Praise for the Jankin Decatur Series:

"New military sf with both the physics and the history meticulously worked out in interesting ways”

--- David Drake
Award winning author of Baen Publications known for the "Hammer's Slammers" and RCN Series and others

"… a new series by Philip Nolen, an epic tour de force that will draw, hold, and envelope you in a tale of Earth's first star colony; the coming of age of a people."

--"Steve Alten,
NY TImes & international best-selling author of The MEG series.

_______________________

The names of Horatio Nelson, Edward Pellew, John Paul Jones, Stephen Decatur, and William Halsey Jr. shine in the lists of great naval captains who met the call of their country and freedom. So too will ever be enshrined the name of Jankin Decatur, first captain of Kraken, a world of the fabled First Colonies.

In those days, Sol System’s unending war continued a conflict whose deprivations were restricted by treaty to off-Earth locations. War is good business and many grew rich. War is also wasteful of materials and, even more importantly, experienced spacers. Veteran spacers had become a valuable and scarce commodity.
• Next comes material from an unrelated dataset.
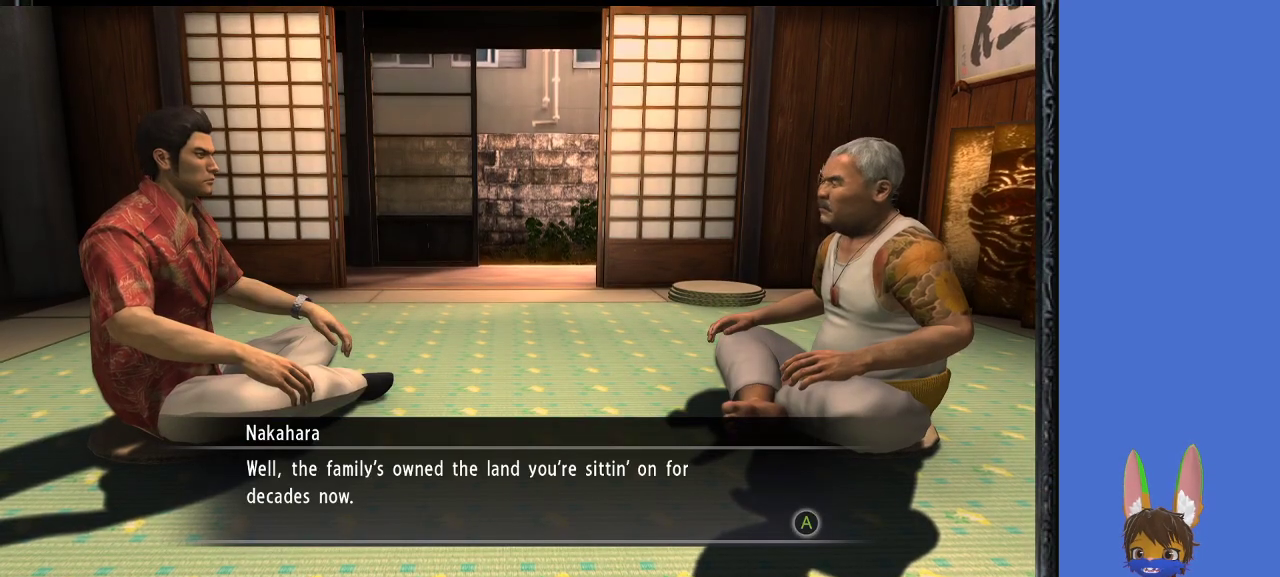
{"buttons": [], "left_stick": "center", "right_stick": "center", "events": []}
A spacer’s training takes years to master and it is costly. Earth’s leaders found a solution in history; they called it ‘impressment’ but, it was little more than a recruitment by force of any colonial starship crew.

Initially, the star colonies were little touched by Sol System’s distant wars. Their merchant fleets possessed an abundance of both scarce materials and veteran spacer talent. Soon the warships of Earth began to intercept, board, and confiscate cargo and crews from any defenseless colonial merchant starship they desired. The colonies found themselves on a path to certain destruction. How could the fledgling military of the colonies hope to stop the might of Earth?
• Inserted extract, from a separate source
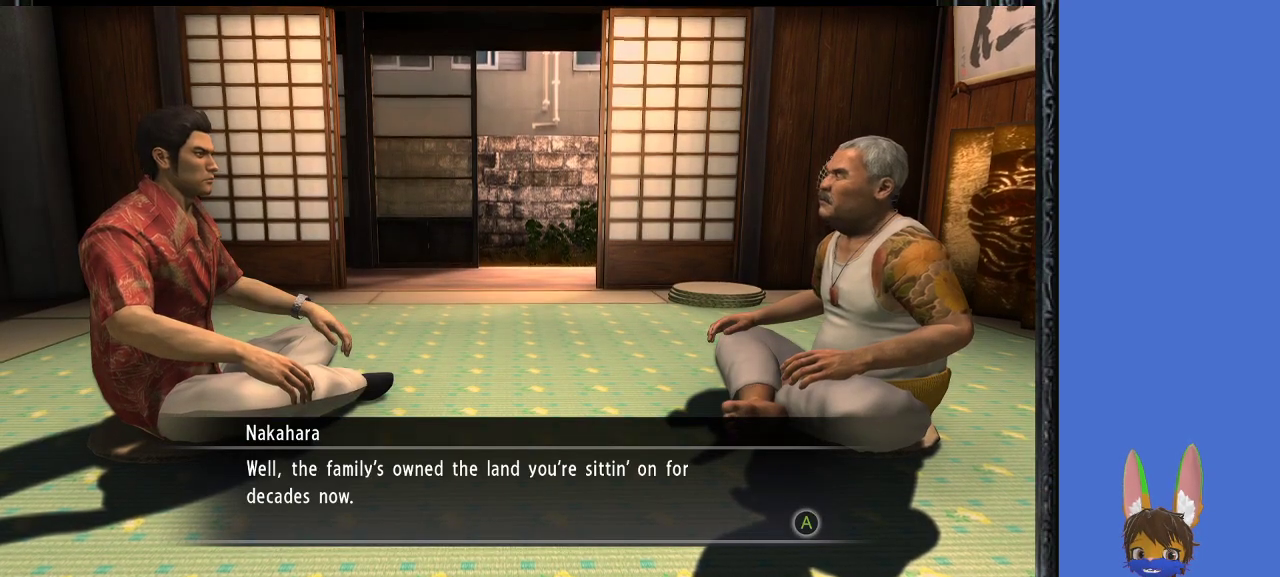
{"buttons": [], "left_stick": "center", "right_stick": "center", "events": []}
One tiny colony decided to resist but they had a problem. Merchant spacers were not warriors and the tools of war are expensive, complex, and require a commander with an aggressive temperament and high intelligence.
It was then that, seemingly from out of nowhere, Jankin Decatur appeared.

What followed was an age that so tried the soul of humankind as to have nearly brought Homo sapiens to an end.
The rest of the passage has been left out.